The earliest existing historical records of the church date back to the year 1350, but it was likely built before that time. The original church was a wooden stave church that was likely built during the 13th century. Originally, the church was known Bø kirke. In the early- to mid-1600s, the church was replaced in stages with a new timber-framed structure. First, the old nave was torn down and rebuilt and then afterwards, around 1640, the old choir was torn down and replaced. After this, the church was essentially brand new. Around the year 1719, the building was renovated, with a new floor, new roof, and a newly rebuilt tower. At this time, the nave was 12x9.5 m and the choir measured 7.5x7.5 m. There was also a 4.4x4.4 m church porch on the west end of the nave.

In 1721, the church was purchased from the state by the parish priest, Hans Withe, during the Norwegian church auction that the King held in order to raise money to pay off debts incurred during the Great Northern War. In 1823, the current owner was the Consul Janson from Bergen, and he carried out a number of repairs on the building. In 1833, the church was in poor condition, so the owner, Hermann Krohn, paid for more repairs on the building. In 1853, the church was restored again. This time, thee tower was repaired and the base of the tower incorporated into the nave so that benches could be placed in that space in order to fit more people in the church. In 1855, the entire roof of the nave was rebuilt and a new tower was erected. New, larger windows were installed throughout the church as well.

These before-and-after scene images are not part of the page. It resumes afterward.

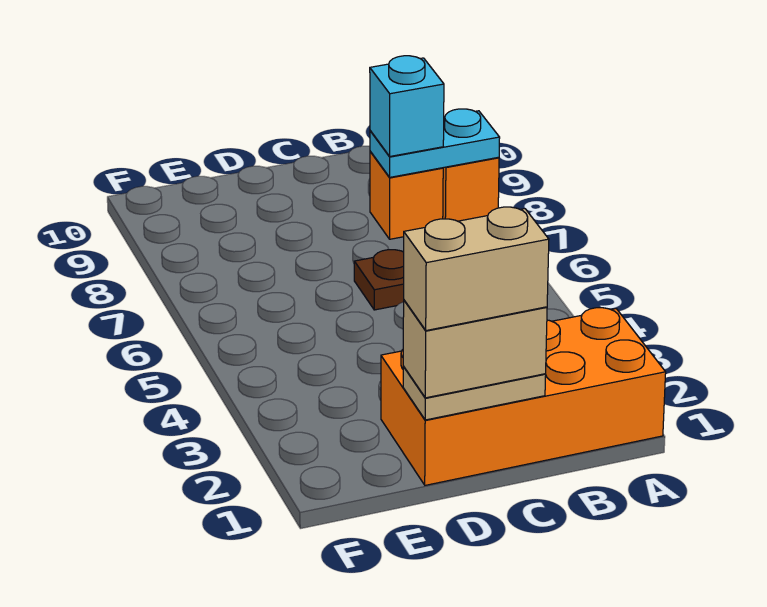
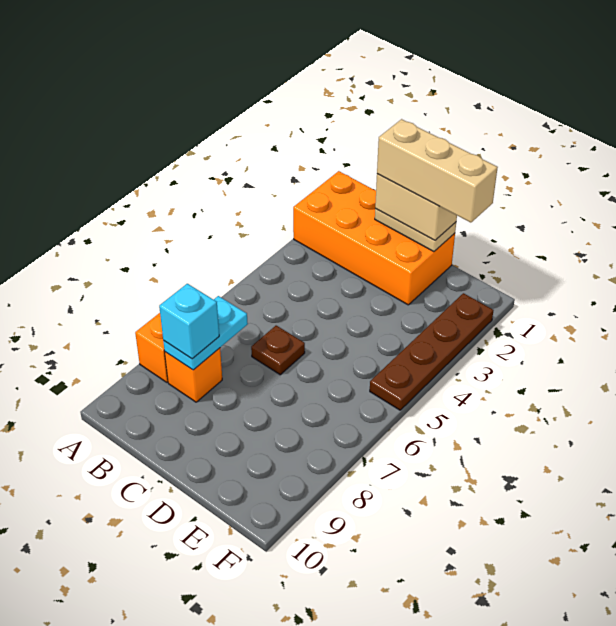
cyan plate A8:B8 level 2 -> cyan plate B7:B8 level 2
tan brick C1:D1 level 4 -> tan brick C1:E1 level 4
none -> brown plate F2:F5 level 1

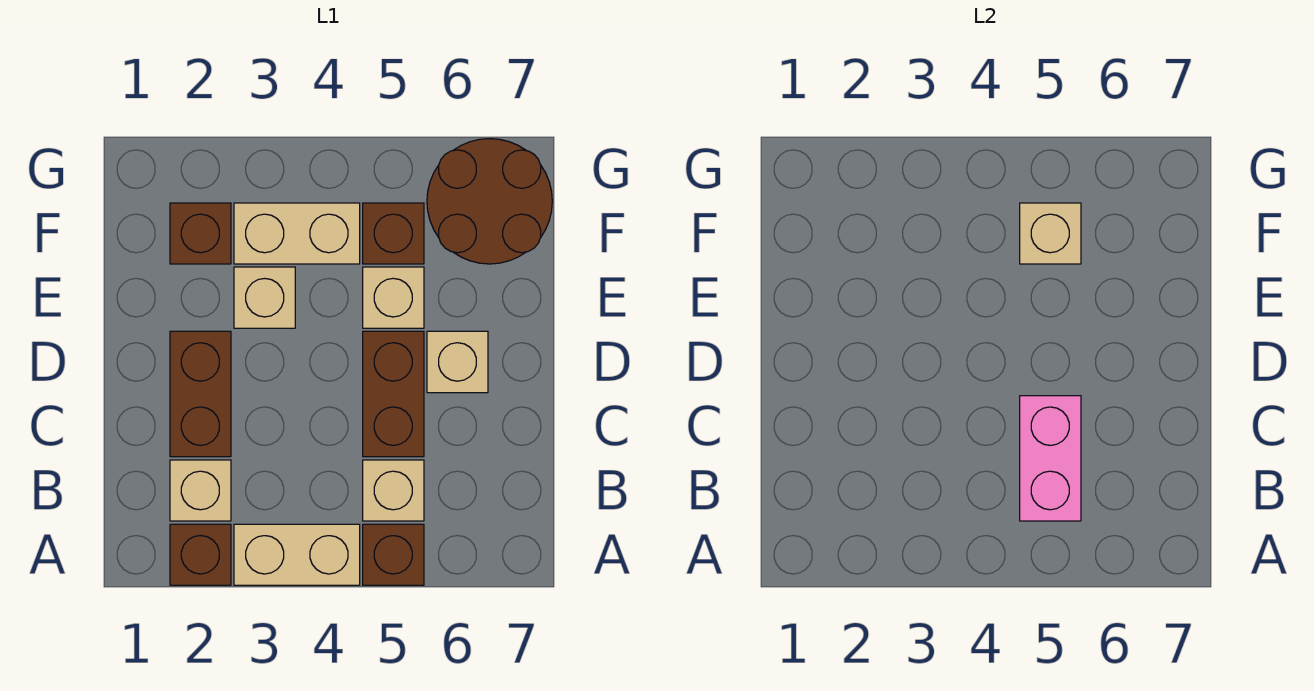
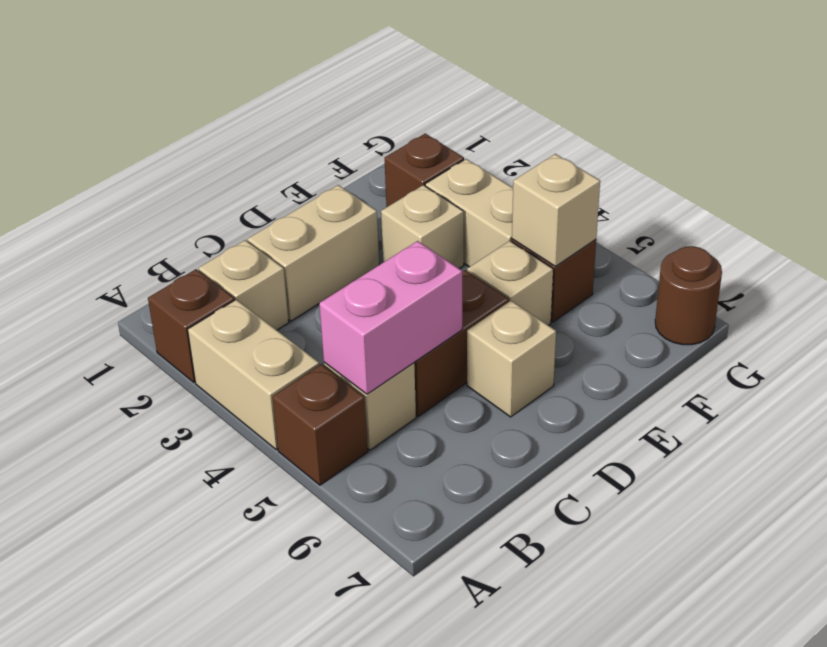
brown brick C2:D2 level 1 -> tan brick C2:D2 level 1
brown round brick F6:G7 level 1 -> brown round brick G7 level 1

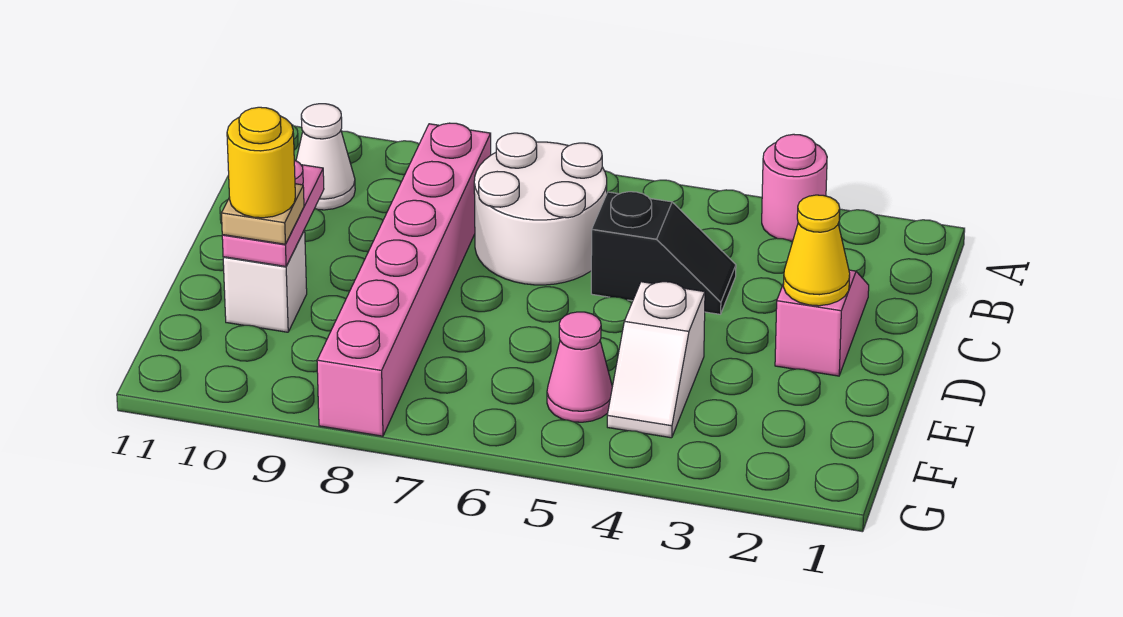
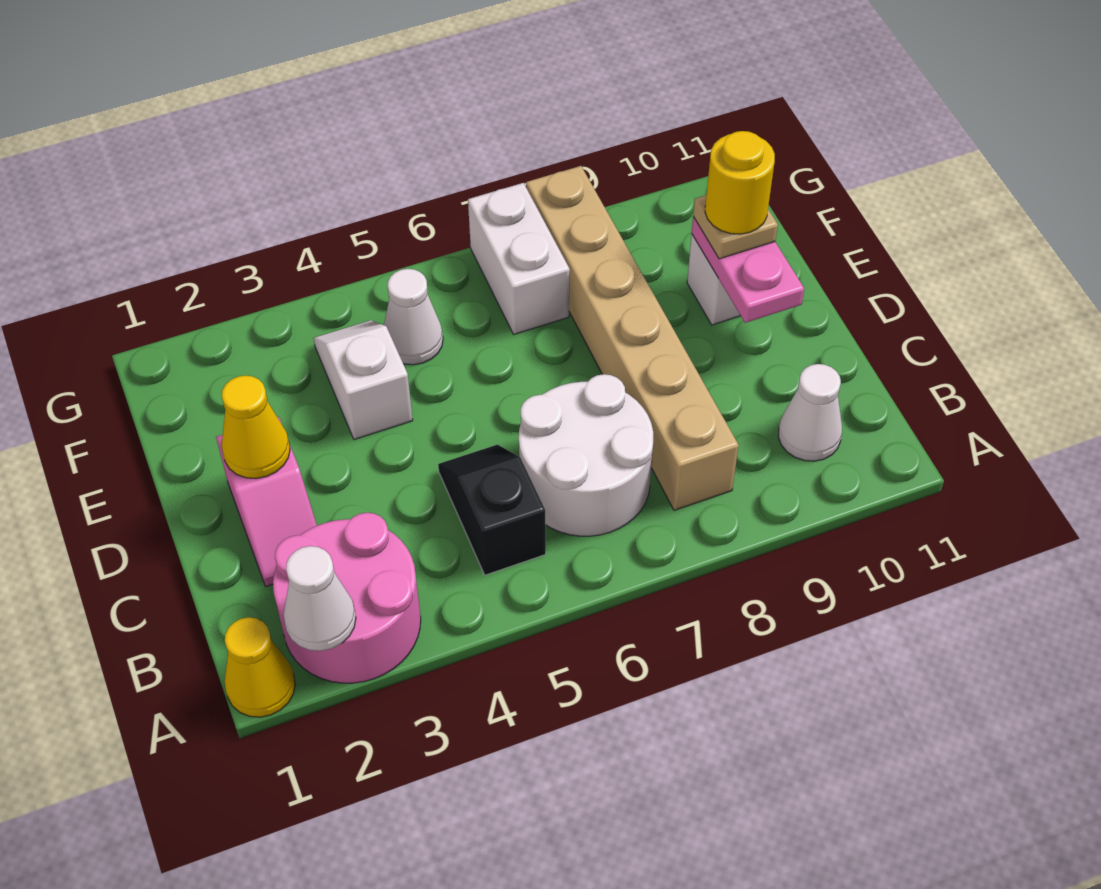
none -> yellow cone A1 level 1
none -> white cone A2 level 2
pink round brick A3 level 1 -> pink round brick A2:B3 level 1
pink brick B8:G8 level 1 -> tan brick B8:G8 level 1
black slope C4:C5 level 1 top 5 -> black slope B5:C5 level 1 top B
pink cone F5 level 1 -> white cone F5 level 1
none -> white brick F7:G7 level 1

In 1871, the church was sold to the local municipal government. Soon after the municipal council decided the church needed to be replaced. The architect Jacob Wilhelm Nordan was hired to design the new building and Jon Jonsen Alvær was hired as the lead builder. In 1875, the old church was torn down and the new church was built on the same site. The new church was consecrated on 5 August 1875. In 1925, the name of the church was changed from Bø kirke to Hordabø kyrkje (there are a number of churches in Norway named Bø). The building underwent repairs and remodeling in 1949 using plans by the by architect Ole Halvorsen from Bergen.